Three water bylaws establish design standards, connection processes, network work protocols, service standards and obligations, contractor licensing, permit and management plans, and monitoring and sampling of discharges.

However, a significant number of these bylaws appear disconnected from their intended purposes, suggesting they were established and then neglected.

A comprehensive review of all three waters bylaws, from the Far North to deep Southland, revealed several issues.

The bylaws vary greatly in age, quality, local suitability, and water coverage. For instance, a stormwater bylaw was absent in fourteen of the twenty councils that constituted the original Entity D (covering most of the South Island).

Protection of drinking water sources was often a hollow reference with no information on catchment protection or restrictions. Within any one council’s bylaws, network projection rules were inconsistent and incoherent. Older bylaws were less likely to consider stormwater and environmental factors.

Information was challenging to locate if included in consolidated bylaws, and many councils had relevant policies or standards not referenced. Overly prescriptive rules dated the bylaws rather than allowing for easy updates throughout their five-to-12-year lifespan.

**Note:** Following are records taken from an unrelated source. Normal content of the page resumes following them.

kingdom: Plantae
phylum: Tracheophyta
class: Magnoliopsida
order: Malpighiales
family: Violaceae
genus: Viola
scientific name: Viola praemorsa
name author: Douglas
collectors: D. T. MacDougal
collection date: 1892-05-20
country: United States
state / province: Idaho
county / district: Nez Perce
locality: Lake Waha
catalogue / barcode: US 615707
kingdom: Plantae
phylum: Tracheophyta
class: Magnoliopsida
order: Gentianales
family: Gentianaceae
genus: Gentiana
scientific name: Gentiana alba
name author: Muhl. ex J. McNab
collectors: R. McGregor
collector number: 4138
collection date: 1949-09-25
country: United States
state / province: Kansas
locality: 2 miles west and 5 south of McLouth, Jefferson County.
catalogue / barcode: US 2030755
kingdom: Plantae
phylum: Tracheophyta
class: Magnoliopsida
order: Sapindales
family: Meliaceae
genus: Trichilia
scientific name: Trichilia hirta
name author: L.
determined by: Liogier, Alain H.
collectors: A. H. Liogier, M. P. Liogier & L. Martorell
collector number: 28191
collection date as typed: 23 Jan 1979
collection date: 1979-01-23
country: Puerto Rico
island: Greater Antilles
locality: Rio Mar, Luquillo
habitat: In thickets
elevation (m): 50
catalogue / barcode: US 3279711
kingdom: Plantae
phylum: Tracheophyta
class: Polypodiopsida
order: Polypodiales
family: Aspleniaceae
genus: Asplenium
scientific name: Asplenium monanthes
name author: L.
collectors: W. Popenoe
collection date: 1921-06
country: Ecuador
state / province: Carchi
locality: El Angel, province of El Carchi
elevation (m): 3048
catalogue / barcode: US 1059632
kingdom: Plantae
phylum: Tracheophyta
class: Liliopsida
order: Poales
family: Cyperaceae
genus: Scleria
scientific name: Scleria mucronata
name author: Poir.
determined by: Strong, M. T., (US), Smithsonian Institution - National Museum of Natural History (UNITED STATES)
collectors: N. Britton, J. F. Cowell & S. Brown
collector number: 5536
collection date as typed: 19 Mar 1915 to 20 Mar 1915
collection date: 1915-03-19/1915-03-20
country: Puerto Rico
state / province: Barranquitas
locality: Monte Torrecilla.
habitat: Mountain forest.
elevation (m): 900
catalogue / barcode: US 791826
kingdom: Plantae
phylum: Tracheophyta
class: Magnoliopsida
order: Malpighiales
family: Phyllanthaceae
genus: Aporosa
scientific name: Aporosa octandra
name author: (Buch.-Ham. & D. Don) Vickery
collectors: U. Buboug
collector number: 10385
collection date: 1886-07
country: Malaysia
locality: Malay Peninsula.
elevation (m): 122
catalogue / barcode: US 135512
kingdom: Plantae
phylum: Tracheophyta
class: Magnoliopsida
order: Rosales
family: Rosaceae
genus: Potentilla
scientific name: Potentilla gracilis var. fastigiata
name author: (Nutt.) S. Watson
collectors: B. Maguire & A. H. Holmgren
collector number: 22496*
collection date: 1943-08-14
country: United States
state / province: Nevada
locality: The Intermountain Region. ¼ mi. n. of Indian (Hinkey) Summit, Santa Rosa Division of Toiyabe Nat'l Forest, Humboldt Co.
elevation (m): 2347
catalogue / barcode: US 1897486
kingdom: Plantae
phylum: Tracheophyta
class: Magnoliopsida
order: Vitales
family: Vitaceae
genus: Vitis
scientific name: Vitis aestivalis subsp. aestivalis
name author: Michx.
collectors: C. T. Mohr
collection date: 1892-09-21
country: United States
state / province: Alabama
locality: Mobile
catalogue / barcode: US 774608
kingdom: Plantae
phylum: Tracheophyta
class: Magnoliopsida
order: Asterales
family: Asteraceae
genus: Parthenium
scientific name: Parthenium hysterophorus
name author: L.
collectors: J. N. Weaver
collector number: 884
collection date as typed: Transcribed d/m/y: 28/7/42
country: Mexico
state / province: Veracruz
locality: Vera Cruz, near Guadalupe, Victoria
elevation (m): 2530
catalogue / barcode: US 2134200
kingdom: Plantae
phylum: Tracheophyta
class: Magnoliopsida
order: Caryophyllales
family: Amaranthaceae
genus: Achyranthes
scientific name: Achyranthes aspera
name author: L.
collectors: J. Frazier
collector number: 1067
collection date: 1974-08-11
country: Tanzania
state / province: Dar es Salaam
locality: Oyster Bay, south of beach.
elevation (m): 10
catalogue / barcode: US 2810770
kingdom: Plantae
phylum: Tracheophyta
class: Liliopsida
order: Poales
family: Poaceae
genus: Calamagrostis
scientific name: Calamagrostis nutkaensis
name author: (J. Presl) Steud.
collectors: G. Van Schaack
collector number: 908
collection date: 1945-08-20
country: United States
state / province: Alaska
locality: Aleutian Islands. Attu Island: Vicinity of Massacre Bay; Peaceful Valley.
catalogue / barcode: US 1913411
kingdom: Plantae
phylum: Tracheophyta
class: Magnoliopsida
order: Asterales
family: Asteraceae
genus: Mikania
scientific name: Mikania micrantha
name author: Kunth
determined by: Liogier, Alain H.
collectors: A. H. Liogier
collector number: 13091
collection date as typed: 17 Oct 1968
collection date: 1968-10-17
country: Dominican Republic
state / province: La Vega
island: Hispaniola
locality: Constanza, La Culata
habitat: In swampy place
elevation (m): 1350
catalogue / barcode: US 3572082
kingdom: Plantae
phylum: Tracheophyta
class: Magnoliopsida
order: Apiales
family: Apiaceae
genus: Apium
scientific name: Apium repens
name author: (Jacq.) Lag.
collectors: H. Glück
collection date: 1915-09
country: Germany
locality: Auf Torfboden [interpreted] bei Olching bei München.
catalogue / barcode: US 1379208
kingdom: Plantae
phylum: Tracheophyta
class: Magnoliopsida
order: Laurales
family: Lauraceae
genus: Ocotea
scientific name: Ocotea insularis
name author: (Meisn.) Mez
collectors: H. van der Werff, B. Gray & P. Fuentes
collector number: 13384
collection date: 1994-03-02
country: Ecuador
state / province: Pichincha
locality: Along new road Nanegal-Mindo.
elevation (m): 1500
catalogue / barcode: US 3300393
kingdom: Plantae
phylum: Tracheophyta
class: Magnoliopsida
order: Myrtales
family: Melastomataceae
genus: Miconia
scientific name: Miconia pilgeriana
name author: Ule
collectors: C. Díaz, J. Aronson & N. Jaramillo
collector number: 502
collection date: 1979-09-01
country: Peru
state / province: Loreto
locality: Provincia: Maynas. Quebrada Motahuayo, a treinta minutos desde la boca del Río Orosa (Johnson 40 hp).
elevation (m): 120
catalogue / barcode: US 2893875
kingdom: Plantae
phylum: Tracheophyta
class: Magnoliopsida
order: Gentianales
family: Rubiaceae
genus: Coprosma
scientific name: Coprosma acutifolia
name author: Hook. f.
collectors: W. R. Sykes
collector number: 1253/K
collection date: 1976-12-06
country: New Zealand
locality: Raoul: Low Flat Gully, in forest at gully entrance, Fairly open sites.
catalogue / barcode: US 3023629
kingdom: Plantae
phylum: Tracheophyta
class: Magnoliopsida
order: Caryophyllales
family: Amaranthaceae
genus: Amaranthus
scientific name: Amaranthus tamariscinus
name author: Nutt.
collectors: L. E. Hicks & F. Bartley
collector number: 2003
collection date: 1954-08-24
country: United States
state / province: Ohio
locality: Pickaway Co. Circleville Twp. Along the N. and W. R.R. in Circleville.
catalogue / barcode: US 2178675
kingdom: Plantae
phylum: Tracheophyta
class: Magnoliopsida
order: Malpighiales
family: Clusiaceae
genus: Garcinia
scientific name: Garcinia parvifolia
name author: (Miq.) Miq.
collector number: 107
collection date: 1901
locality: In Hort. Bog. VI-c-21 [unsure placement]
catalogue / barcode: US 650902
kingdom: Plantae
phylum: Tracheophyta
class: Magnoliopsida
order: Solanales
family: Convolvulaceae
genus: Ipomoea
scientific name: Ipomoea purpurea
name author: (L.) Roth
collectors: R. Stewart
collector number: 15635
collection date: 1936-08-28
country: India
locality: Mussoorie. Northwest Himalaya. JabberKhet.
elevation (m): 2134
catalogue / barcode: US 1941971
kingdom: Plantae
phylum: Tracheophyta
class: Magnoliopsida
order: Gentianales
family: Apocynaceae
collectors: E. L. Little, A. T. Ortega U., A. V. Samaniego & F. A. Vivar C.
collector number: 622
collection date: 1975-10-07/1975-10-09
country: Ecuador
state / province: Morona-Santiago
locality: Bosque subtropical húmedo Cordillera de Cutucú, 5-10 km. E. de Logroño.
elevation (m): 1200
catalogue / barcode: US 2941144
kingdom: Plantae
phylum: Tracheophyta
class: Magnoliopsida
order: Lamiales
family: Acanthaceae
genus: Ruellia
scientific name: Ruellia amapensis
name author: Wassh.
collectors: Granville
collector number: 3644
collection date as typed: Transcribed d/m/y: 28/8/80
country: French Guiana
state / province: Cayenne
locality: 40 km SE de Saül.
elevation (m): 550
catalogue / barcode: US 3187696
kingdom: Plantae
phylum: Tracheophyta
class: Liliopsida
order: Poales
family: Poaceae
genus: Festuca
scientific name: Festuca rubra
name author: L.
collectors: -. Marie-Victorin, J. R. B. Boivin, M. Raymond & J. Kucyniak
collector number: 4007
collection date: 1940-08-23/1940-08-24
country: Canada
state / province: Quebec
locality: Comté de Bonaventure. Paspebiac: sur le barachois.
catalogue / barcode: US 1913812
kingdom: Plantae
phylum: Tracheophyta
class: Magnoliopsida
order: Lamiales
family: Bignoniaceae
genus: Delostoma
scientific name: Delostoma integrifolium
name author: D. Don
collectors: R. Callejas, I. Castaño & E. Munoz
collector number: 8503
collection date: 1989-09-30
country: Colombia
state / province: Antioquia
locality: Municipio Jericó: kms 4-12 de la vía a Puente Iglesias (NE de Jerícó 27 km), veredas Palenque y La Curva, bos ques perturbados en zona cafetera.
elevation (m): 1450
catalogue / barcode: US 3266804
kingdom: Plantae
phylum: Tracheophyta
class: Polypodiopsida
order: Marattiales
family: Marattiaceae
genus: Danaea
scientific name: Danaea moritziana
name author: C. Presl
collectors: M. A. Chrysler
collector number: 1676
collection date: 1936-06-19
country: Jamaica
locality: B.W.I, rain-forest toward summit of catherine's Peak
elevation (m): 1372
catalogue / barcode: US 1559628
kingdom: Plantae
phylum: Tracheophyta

However, bylaws reviewed concurrently or those considering stormwater exhibited a higher level of integration and coherence, as well as a greater consideration for the environment.

Aligning bylaws with objectives ?

Review approaches that start with best practice three waters management are most effective and involve a clear scoping phase, reflection, identification of local needs, and community consultation. Exemplar councils prioritised environmental and infrastructural demands, asset management, and sustainable practices.

Balancing “smart growth” with environmental considerations resulted in a clear and integrated set of requirements. In one instance the council’s stated objectives were evaluated against recommendations to include industry contributions to wastewater, water meters as conservation tools, and address issues with stormwater flows entering the wastewater system.

Understanding the system

Rules do not exist in isolation. They form part of an integrated system, informed by council objectives and strategic plans and supported by standards and controls. To understand rule implementation and design for behavioural incentives in practice, using internal (e.g., resource consenting) and external (e.g., local plumbers and drainlayers) parties, the system needs to be front of mind.

Bylaws should be viewed as an ongoing “learning and adaptation” exercise. Investing in regulatory stewardship likely results in overall system performance.

This understanding is a crucial step in any planning process for three waters management and is not solely dependent on the form of delivery, or the signalled further reform legislation. Instead, bylaw review serves as a diagnostic entry point for a health check of sustainable water management.

The way forward

The exploration and scoping phase should include accessing the Department of Internal Affairs (NZ) ’ council information portal for work done since the reform period began.

What are the risks and pressure points? What are community and stakeholder values and expectations? What is the baseline state of the infrastructure, what investment is planned, and what growth is projected? These are all critical questions to consider.

When the focus shifts to design the challenge lies in creating incentives for desired behaviours and deterrents for negative behaviours. Rules should also be coherent and compliance-friendly.

Any rules that emerge must be appropriate, responsibly monitored, and enforced fairly. Understanding the system that supports compliance, including workflows and relationships, is crucial. When enforcement becomes necessary, these considerations will make the system defensible.

Time is a valuable asset. We are aware of one council that has initiated its review process more than a year in advance.

The council’s goal is to run a health check on its system and identify areas for improvement based on prioritised objectives. Like many councils nationwide, this council anticipates continued growth and see value in conducting the diagnoses now, irrespective of a future model.

Therefore, it is advisable to view bylaws not as a box-ticking exercise, or one to push down the line, but as an opportunity to conduct a health check on your system. Monitoring, learning and adaptation are the cornerstones of best practice for regulatory stewardship.